The Environment Act 2021 provides for BNG by way of amendments to the Town and Country Planning Act 1990 and the Planning Act 2008. Development on land and in intertidal locations (down to MLWM) will be mandated to deliver BNG. The Act states development must achieve at least a 10% net gain in value for biodiversity – a requirement that habitats for wildlife must be left in a measurably better state than before the development. Developers must submit a ‘biodiversity net gain plan’ alongside usual planning application documents. The local authority must assess whether the 10% net gain requirement is met in order to approve it. If net gain is not achievable on-site, the plan will need to include off-site habitat enhancements, in line with the mitigation hierarchy; the local authority must be satisfied that this is secured through a planning obligation or conservation covenant. There is a separate system that applies to marine development (Marine Net Gain (MNG)) which is currently under development.

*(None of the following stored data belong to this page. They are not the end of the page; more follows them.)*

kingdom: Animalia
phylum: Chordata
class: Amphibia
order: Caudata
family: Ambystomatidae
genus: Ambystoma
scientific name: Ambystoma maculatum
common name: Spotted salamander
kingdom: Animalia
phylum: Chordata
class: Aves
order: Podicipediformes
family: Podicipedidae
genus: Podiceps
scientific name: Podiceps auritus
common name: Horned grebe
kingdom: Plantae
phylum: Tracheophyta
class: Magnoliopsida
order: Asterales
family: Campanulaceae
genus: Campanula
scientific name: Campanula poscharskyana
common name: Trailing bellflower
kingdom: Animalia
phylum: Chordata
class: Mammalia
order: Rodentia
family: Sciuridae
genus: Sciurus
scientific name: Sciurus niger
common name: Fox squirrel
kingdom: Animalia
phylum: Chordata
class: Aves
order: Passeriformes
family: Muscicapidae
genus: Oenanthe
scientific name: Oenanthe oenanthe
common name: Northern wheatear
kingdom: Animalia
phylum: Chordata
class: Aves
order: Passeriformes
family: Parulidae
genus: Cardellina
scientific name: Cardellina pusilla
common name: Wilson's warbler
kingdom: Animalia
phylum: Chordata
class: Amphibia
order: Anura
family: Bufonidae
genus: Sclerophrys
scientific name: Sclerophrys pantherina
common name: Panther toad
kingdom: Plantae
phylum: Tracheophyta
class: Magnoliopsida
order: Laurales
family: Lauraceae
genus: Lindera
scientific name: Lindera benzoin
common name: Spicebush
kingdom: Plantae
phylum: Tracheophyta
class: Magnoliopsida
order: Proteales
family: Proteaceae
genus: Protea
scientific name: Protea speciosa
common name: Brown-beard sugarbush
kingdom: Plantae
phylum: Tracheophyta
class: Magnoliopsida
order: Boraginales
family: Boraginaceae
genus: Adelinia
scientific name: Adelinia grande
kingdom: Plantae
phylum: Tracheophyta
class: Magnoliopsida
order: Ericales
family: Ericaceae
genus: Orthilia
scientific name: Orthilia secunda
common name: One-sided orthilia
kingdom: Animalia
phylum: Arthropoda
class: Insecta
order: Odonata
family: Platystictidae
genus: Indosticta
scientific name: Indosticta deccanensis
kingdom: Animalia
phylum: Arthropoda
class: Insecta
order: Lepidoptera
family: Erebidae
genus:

MNG will apply to developments, or infrastructure forming part of development, beyond the Mean Low Water Mark. Many marine developments will however ultimately land onshore and will also have terrestrial and intertidal elements, they may be subject to both BNG and MNG in the future. Defra have committed to ensuring that MNG is as coherent and consistent with land-based BNG as possible. In 2022 Defra consulted on the principles of marine net gain.
There is a broad call for meaningful and strategic aspirations for the marine and intertidal space rather than just a metric. In 2021, ABPmer was commissioned by the Offshore Wind Energy and Change (OWEC) Marine Net Gain Task & Finish Group, which is working closely with Defra’s Offshore Wind Enabling Actions Programme (OWEAP), to conduct a survey amongst key stakeholders and develop recommendations for strategic targets for Marine Net. This work has led to an assumptions paper that describes a proposed approach looking at where intertidal/marine are failing and where there is a need to foster recovery.